AML Failures Up Enforcement Ante
Addressing the Problem: Investigator Productivity
Occasioned by the announcement of a consent order with Florida bank Gibraltar Private Bank and Trust, the Office of the Comptroller of the Currency (or, OCC) announced two significant updates to its policies and procedures for calculating civil money penalties for non-compliance or persistent, uncorrected BSA/AML compliance. The OCC took the opportunity to call-out failures in the Gibraltar response to earlier orders - setting clearly tougher expectations for under-performing or unresponsive compliance programs.
Gibraltar’s cited failure to mitigate previous AML investigation failures was a key element in the $6.5 million fine for the $1.6 Billion bank. The OCC singled out inadequate investigator training, inability to review all alerted transactions, and failure to review cases in a timely fashion in its consent order. In short, the OCC called out Gibraltar’s inability to improve the productivity of its AML investigators as the reason for its penalty.
But Gibraltar isn’t the only financial institution struggling to stay in compliance as its business growth outstrips its ability to hire, train, and equip investigators. The most recent WSJ/ACAMS survey of AML compliance executives singled out competent staffing as the second leading challenge they face. Despite prolonged and significant investment in monitoring and case management systems, backlogs continue to grow and exposure to regulatory sanction increases.
What Is To Be Done?
Like most effective efforts to change a problem, the first step is to recognize and acknowledge the root cause. In this case, there’s a clear candidate for our focus – the tasks we’re asking AML investigators to perform. If we ask them to consult dozens of screens (usually separate applications), collecting evidence with bearing on the case they’re investigating – then compose a summary and a narrative organizing the evidence – then review, weigh, and decide whether to close or escalate – isn’t it possible we’ve overlooked a good place to focus technology?

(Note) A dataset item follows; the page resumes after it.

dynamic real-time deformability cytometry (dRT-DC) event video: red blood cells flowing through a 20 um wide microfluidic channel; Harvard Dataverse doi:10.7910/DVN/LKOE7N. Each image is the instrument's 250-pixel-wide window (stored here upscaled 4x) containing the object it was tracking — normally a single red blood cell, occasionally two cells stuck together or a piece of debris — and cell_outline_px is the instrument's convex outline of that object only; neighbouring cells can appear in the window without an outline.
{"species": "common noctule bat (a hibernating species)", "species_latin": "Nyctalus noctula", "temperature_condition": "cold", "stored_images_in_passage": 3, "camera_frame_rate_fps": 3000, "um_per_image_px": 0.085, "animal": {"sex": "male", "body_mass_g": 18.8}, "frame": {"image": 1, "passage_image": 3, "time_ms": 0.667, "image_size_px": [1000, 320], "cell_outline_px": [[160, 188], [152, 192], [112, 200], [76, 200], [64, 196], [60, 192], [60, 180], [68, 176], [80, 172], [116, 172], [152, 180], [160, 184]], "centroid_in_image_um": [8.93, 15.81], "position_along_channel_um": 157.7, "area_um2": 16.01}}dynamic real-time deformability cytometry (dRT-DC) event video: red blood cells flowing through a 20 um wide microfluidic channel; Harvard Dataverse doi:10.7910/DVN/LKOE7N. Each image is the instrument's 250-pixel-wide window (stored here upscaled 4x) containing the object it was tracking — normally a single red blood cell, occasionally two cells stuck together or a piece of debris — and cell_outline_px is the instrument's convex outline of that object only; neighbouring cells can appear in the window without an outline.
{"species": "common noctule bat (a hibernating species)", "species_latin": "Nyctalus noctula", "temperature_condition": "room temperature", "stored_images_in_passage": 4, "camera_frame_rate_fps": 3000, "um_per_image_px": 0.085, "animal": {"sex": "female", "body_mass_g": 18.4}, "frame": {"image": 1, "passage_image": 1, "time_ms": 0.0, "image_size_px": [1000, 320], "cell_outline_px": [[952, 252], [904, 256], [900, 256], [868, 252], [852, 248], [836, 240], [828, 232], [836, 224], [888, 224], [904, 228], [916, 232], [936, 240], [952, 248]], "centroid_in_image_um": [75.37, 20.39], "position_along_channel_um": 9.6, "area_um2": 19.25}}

First, let’s measure the problem – establishing a baseline for the next step. Simply measure (using what we know about statistics and sampling) how long it takes - from time of receipt to time of disposition – to close the initial investigation/review of a suspect transaction. For argument, let’s say it takes two hours to gather, organize, document, and review a reasonably broad range of ‘facts’ about the transactions in question.
Wait. Why do it that way? Why ask human analysts to do something machines and software can do with perfect accuracy and unimaginable speed, viz. collect a couple of hundred facts from twenty-five separate applications or databases and organize them in a pre-formatted document that provides summary and narrative the analyst can quickly digest. For the purposes of calling attention to what we’re considering, imagine that an analyst opens a new case and receives the summary and narrative instantly (computers can do a lot while we’re getting coffee)- and performs a thirty (30) minute review of the evidence before closing the case.

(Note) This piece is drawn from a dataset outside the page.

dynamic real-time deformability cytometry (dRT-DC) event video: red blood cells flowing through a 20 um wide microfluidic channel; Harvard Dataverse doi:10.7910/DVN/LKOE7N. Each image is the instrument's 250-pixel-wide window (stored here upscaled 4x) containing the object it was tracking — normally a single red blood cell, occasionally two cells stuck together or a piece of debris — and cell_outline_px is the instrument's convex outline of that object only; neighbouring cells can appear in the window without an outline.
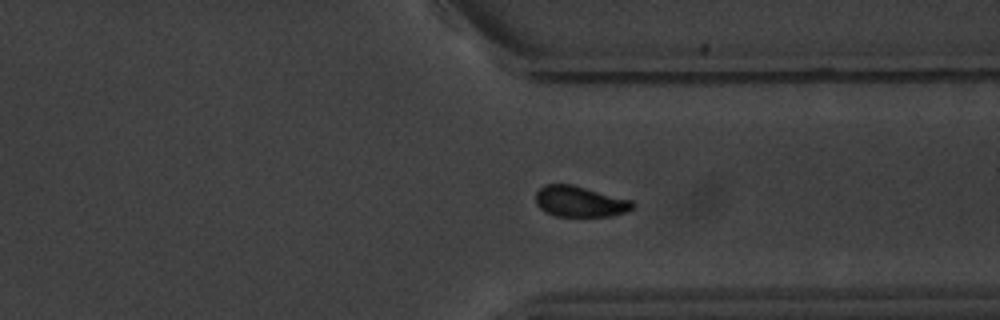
{"species": "common noctule bat (a hibernating species)", "species_latin": "Nyctalus noctula", "temperature_condition": "warm", "stored_images_in_passage": 51, "camera_frame_rate_fps": 3000, "um_per_image_px": 0.085, "animal": {"sex": "male", "body_mass_g": 20.1, "forearm_length_mm": 53.5}, "frame": {"image": 1, "passage_image": 37, "time_ms": 12.0, "image_size_px": [1000, 320], "cell_outline_px": [[636, 208], [628, 212], [612, 216], [556, 216], [544, 212], [536, 204], [536, 192], [544, 184], [572, 184], [632, 200], [636, 204]], "centroid_in_image_um": [49.33, 17.13], "position_along_channel_um": 362.1, "area_um2": 17.69}, "authors_computed_cell_mechanics": {"area_um2": 17.629, "velocity_mm_per_s": 3.7495, "shape_relaxation_time_tau1_ms": 2.2484, "shape_relaxation_time_tau2_ms": 4.376, "deformation_change_tau1": 0.1119, "deformation_change_tau2": 0.0817}}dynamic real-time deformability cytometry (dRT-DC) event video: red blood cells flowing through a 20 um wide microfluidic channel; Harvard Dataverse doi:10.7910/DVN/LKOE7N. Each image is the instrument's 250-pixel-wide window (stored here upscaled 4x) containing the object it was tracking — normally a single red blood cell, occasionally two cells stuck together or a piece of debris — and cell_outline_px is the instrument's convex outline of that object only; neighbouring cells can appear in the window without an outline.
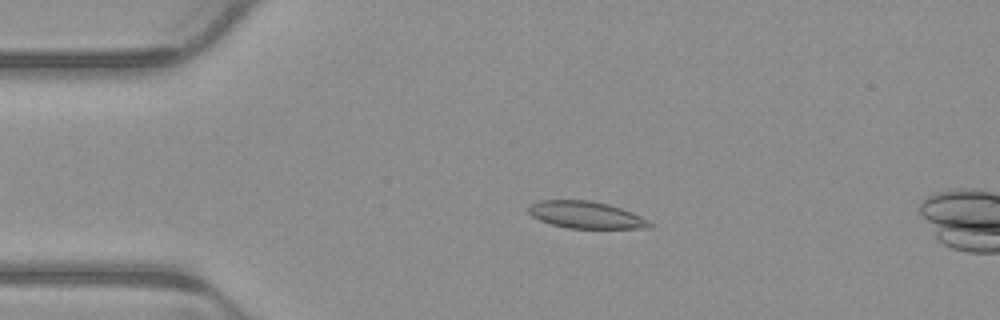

What’s happened? Productivity has increased three-fold (four cases close in the time it took to close one). The analyst has spent MORE time analyzing evidence and is likely to make a more accurate assessment (increasing accuracy and improving the certainty of the investigation). You’ve increased your monthly processing capacity dramatically without increasing operating expense. And you’ve got the ability to eliminate backlogs, quickly and economically.
It Happens
Sound like a dream – too good to be true? Well, it’s real and it isn’t. Attivio has just launched a focused solution for accelerating AML investigation – precisely by delivering effective data unification and integration directly where it can help your investigators – gathering, analyzing, and communicating evidence at enterprise-, global-scale. We’ve outlined the proposition in a new eBook. More importantly, the solution is compatible with any existing combination of transaction monitoring, case management and KYC solutions you deploy.
Money-laundering is the last step in any number of things we’d all agree are pretty terrible – funding terrorism, international narcotics, human trafficking. This solution is a new step in making it harder for the bad guys to get paid without being detected. And it’s worth millions.